Let Luigi in on the action, but be warned, he's harder to control than his portly brother.
The two player co-op mode–called co-star mode–is significantly more involved in this game, giving the 2nd player control over a bright orange Luma who can retrieve items for Mario, freeze monsters and obstacles, and even defeat enemies. Having another cursor on-screen makes the game a little chaotic, but it pays off–many levels are far easier with a helping hand, and it allows spectators to get in on the game. One thing, unfortunately, has not changed from the last game, and that is Bowser’s difficulty. Despite all of the clever and eye-catching designs in the normal levels, fighting Bowser proves to be a repetitive, predictable affair. In contrast, the fights involving Bowser Jr. are much more interesting, and provide more unique approaches. Though Bowser’s fights fail to impress, his stages remain some of the most challenging and intense.

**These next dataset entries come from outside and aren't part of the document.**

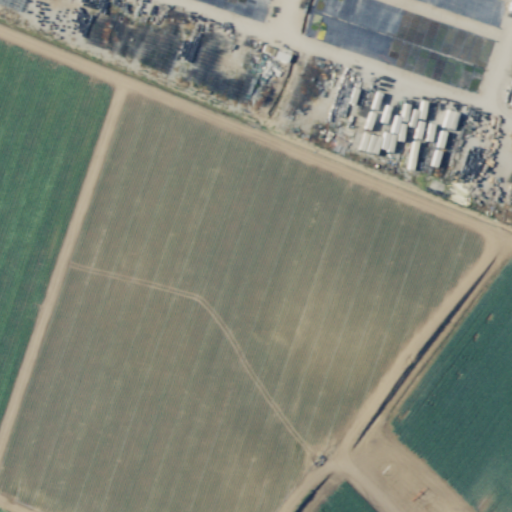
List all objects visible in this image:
road: (282, 16)
road: (451, 20)
road: (500, 71)
road: (394, 74)
building: (510, 107)
crop: (256, 256)
road: (322, 490)
road: (363, 490)
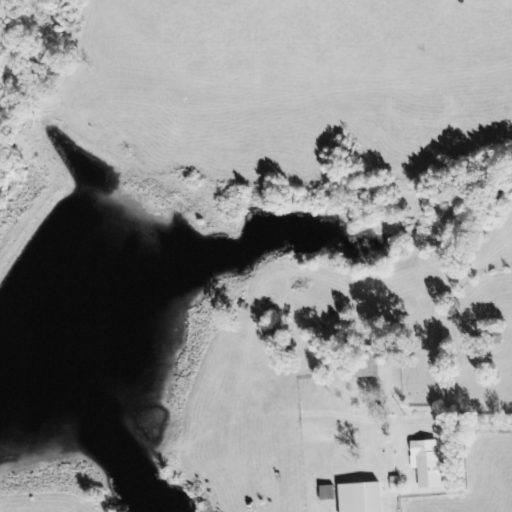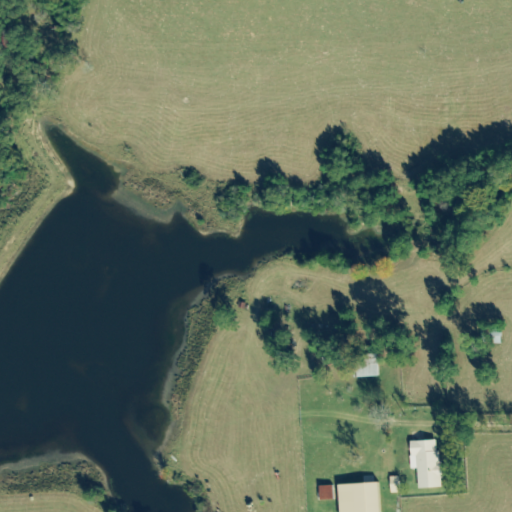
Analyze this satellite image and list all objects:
building: (428, 463)
building: (397, 485)
building: (363, 498)
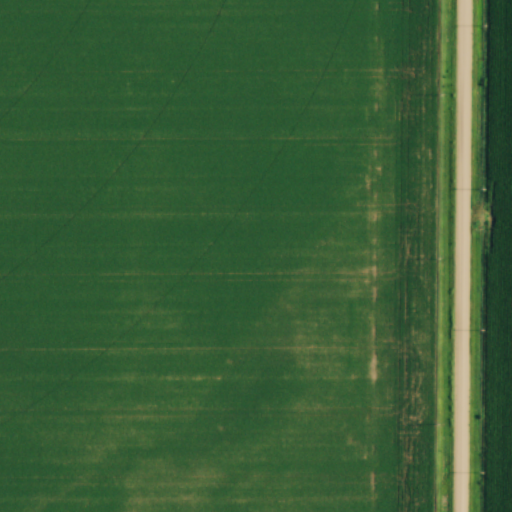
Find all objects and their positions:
crop: (210, 256)
road: (461, 256)
crop: (504, 282)
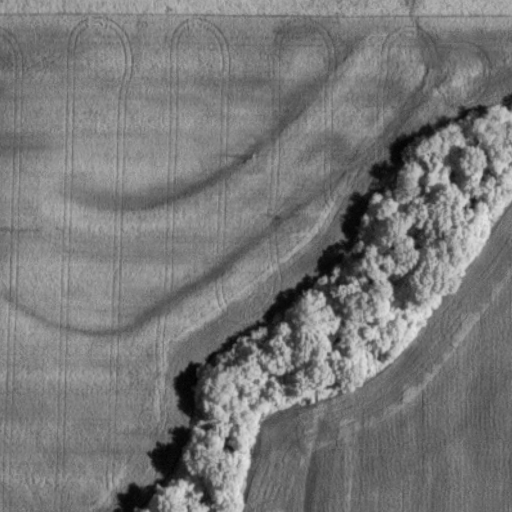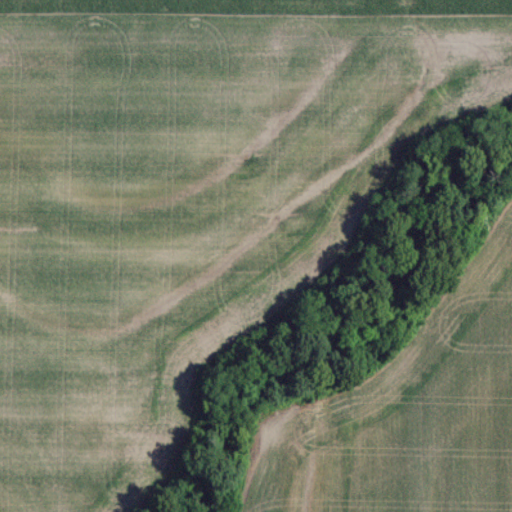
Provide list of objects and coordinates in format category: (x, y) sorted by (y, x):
crop: (268, 7)
crop: (187, 211)
crop: (409, 414)
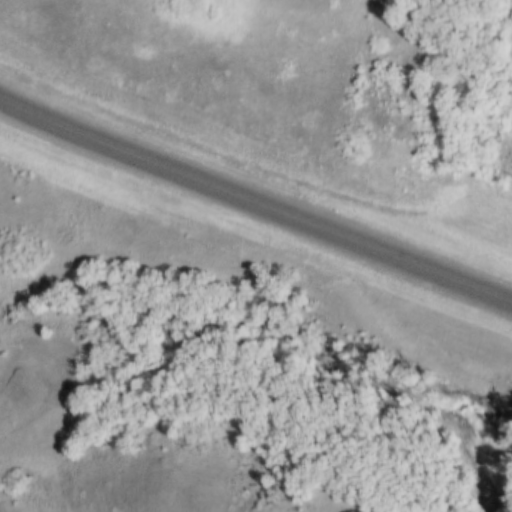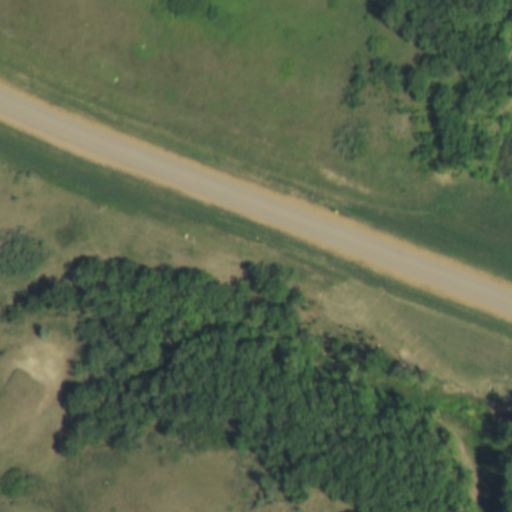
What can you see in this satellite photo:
road: (254, 203)
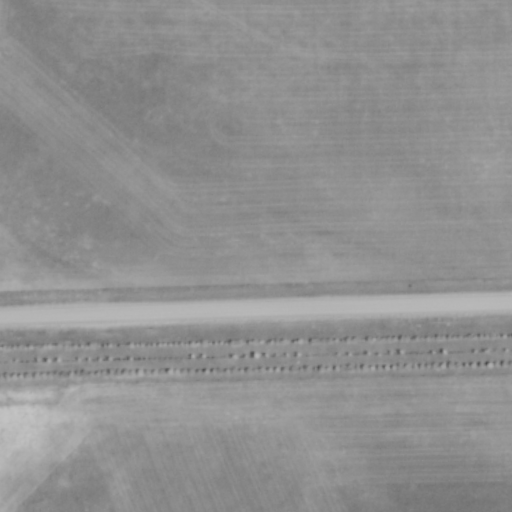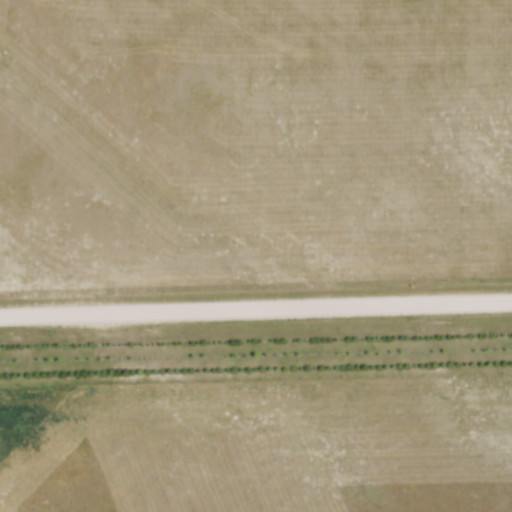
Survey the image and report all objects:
road: (256, 310)
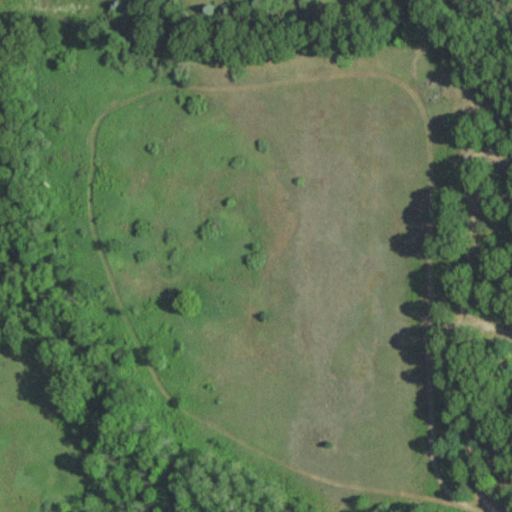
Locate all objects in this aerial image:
road: (152, 89)
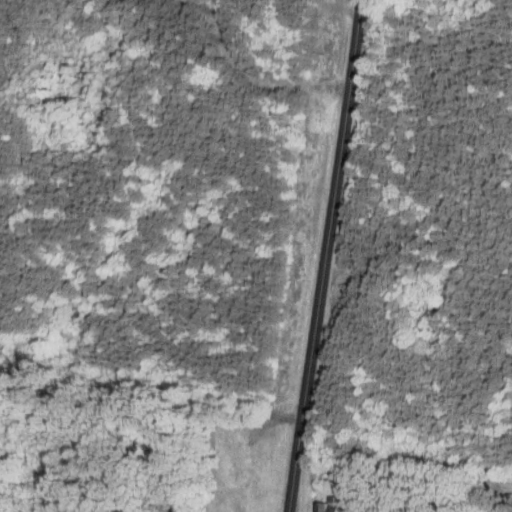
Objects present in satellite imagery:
road: (327, 256)
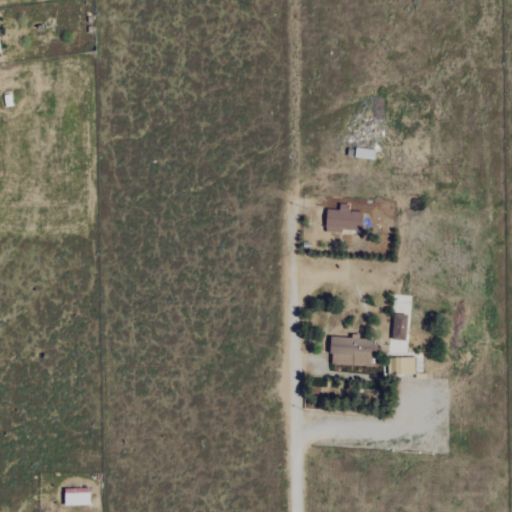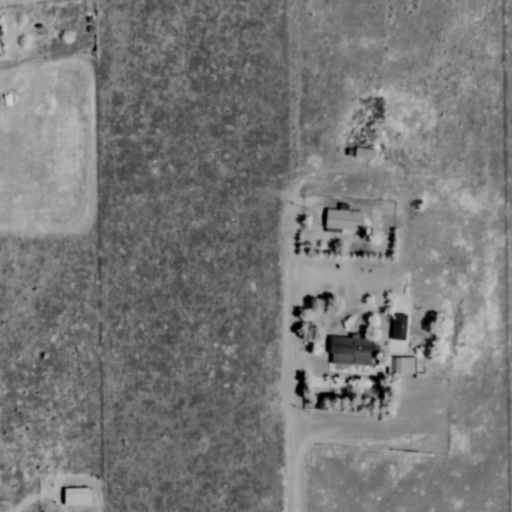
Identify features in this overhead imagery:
road: (49, 103)
building: (342, 221)
building: (398, 327)
building: (351, 351)
road: (295, 355)
building: (401, 366)
road: (416, 401)
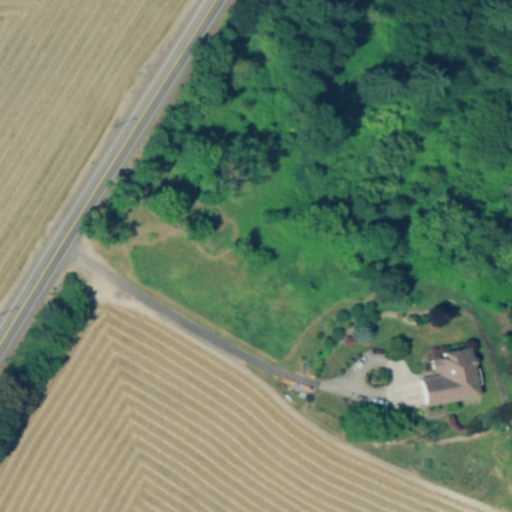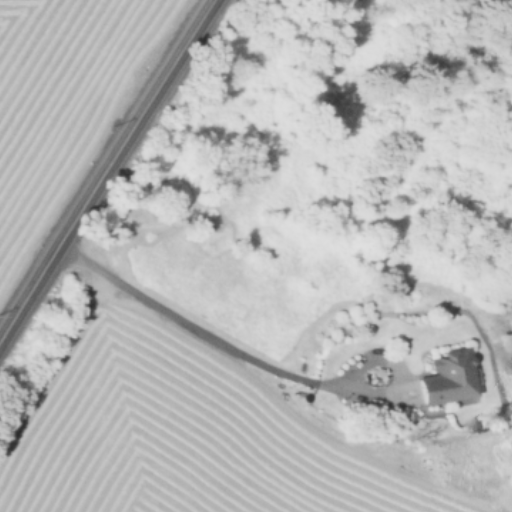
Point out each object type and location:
crop: (55, 90)
road: (107, 169)
road: (211, 336)
building: (446, 377)
building: (447, 378)
crop: (180, 427)
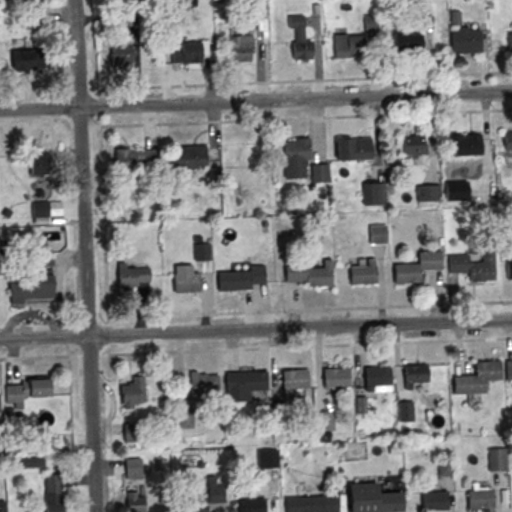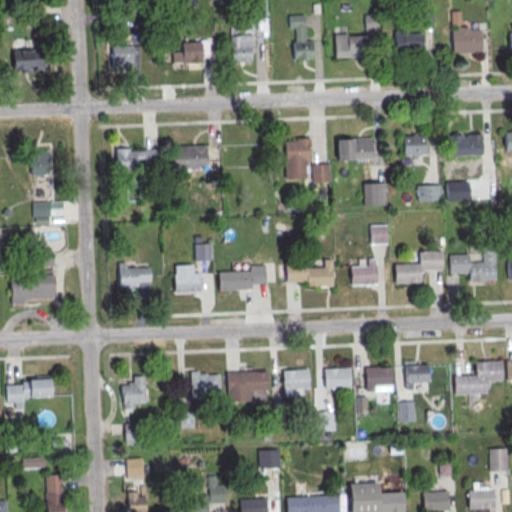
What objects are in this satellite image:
building: (370, 21)
building: (299, 38)
building: (465, 39)
building: (510, 39)
building: (407, 40)
building: (465, 43)
building: (408, 45)
building: (350, 46)
building: (241, 47)
building: (351, 47)
building: (191, 51)
building: (119, 54)
building: (188, 54)
building: (27, 59)
building: (24, 61)
road: (305, 80)
road: (256, 101)
road: (310, 116)
building: (508, 142)
building: (463, 143)
building: (508, 143)
building: (413, 144)
building: (464, 145)
building: (353, 148)
building: (354, 149)
building: (44, 156)
building: (189, 156)
building: (135, 157)
building: (189, 157)
building: (295, 157)
building: (319, 171)
building: (488, 175)
building: (423, 191)
building: (373, 192)
building: (373, 194)
building: (376, 233)
building: (377, 233)
building: (201, 250)
building: (202, 252)
road: (84, 255)
building: (473, 264)
building: (474, 265)
building: (416, 266)
building: (417, 266)
building: (509, 267)
building: (509, 267)
building: (307, 272)
building: (363, 272)
building: (363, 272)
building: (308, 273)
building: (133, 275)
building: (239, 277)
building: (239, 277)
building: (185, 281)
building: (186, 281)
building: (30, 286)
building: (30, 287)
road: (329, 307)
road: (256, 329)
road: (310, 345)
road: (34, 357)
building: (508, 367)
building: (509, 370)
building: (416, 375)
building: (335, 376)
building: (378, 376)
building: (415, 376)
building: (375, 377)
building: (477, 377)
building: (337, 378)
building: (477, 379)
building: (295, 380)
building: (294, 381)
building: (204, 383)
building: (243, 383)
building: (205, 385)
building: (245, 385)
building: (27, 388)
building: (40, 389)
building: (133, 392)
building: (404, 409)
building: (405, 411)
building: (185, 418)
building: (324, 420)
building: (324, 421)
building: (131, 431)
building: (266, 457)
building: (267, 458)
building: (496, 458)
building: (53, 491)
building: (479, 495)
building: (204, 496)
building: (372, 498)
building: (373, 499)
building: (434, 499)
building: (480, 500)
building: (135, 501)
building: (435, 501)
building: (310, 503)
building: (191, 504)
building: (251, 504)
building: (312, 504)
building: (3, 505)
building: (252, 505)
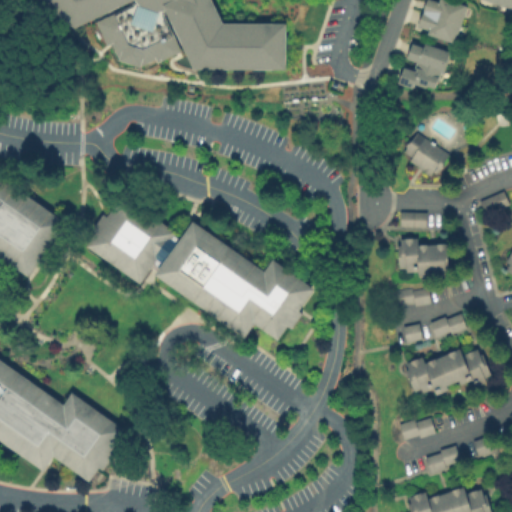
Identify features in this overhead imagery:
building: (502, 2)
building: (501, 3)
building: (440, 18)
building: (443, 22)
building: (205, 31)
building: (177, 33)
road: (37, 40)
building: (134, 44)
road: (338, 51)
building: (422, 66)
building: (424, 69)
road: (224, 86)
road: (369, 98)
road: (90, 145)
road: (250, 145)
building: (423, 153)
building: (427, 155)
parking lot: (194, 160)
road: (95, 192)
road: (79, 195)
building: (495, 203)
road: (445, 204)
road: (191, 211)
building: (411, 218)
building: (414, 220)
building: (24, 226)
building: (25, 226)
road: (377, 226)
road: (165, 250)
building: (421, 256)
building: (425, 260)
building: (508, 262)
building: (508, 264)
building: (202, 267)
building: (200, 270)
road: (475, 280)
road: (116, 289)
building: (410, 295)
building: (411, 295)
road: (356, 300)
road: (441, 310)
road: (10, 314)
building: (446, 324)
building: (446, 324)
building: (410, 331)
building: (405, 332)
road: (434, 340)
road: (230, 356)
road: (130, 359)
building: (444, 370)
building: (447, 370)
road: (343, 377)
road: (119, 391)
building: (53, 424)
building: (413, 427)
building: (415, 427)
road: (461, 433)
parking lot: (244, 447)
building: (441, 457)
road: (494, 457)
building: (440, 458)
road: (36, 476)
road: (414, 476)
road: (58, 489)
building: (448, 500)
building: (448, 501)
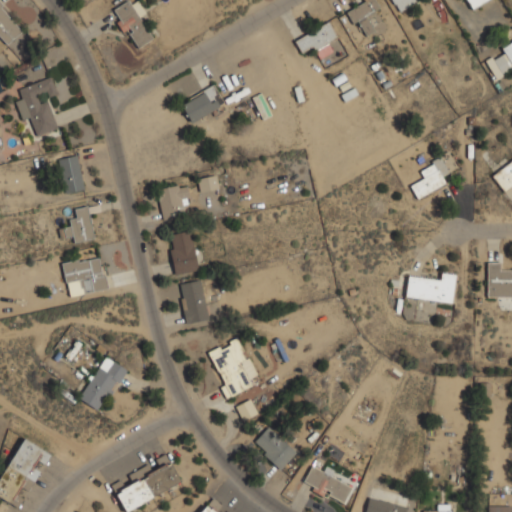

The controls are virtually completely unchanged from the first game, so veteran players should be able to get back into the groove of things quickly. Mario’s movements have always had an elegant simplicity to them, and despite the hurdle of gravity and shifting camera perspectives, moving Mario is a simple task. Certain stages require greater use of the motion controls, such as gliding on a bird by tilting the Wii remote. Despite the change the controls are still pretty solid, plus these stages are so infrequent you won’t be forced to fiddle with them too much.
The 2nd player trails behind Mario, collecting items and warding off foes.
Once again the developers have outdone themselves in crafting gorgeous environments for you to run around in. Not only is each stage full of twists, turns, and thorny situations, they’re also beautifully presented with bight colors, shimmering textures, and cheery designs. Every galaxy comes to life with its own theme and style, meticulously detailed with wonderfully cartoonish art design that perfectly complements the whimsical spirit of the game. Veterans of Mario platformers will even be treated to a variety of references to past games, some subtle and some a little more blatant–an entire galaxy is sure to bring a smile to the face of nostalgic gamers. While a lot of the character designs are repeated from the first game, there’s no denying the fantastic work that has been put into crafting the game’s bosses. From enormous space dragons to robotic menaces, each boss not only provides a tricky battle, they’re a delight to look upon. The soundtrack is, quite frankly, out of this world (I’m sorry, I had to use that pun). The fully orchestral music is simply beautiful, each piece melding perfectly into the scenery of its specific galaxy, creating an incredible environment for Mario’s latest platforming adventure. The composers have done a fantastic job of capturing the wonder and mirth of Mario games in sound, adding the final touch to the SMG2 experience. With such a variety of songs, one is sure to catch your ear, though each and every one rivals the best soundtracks for any media.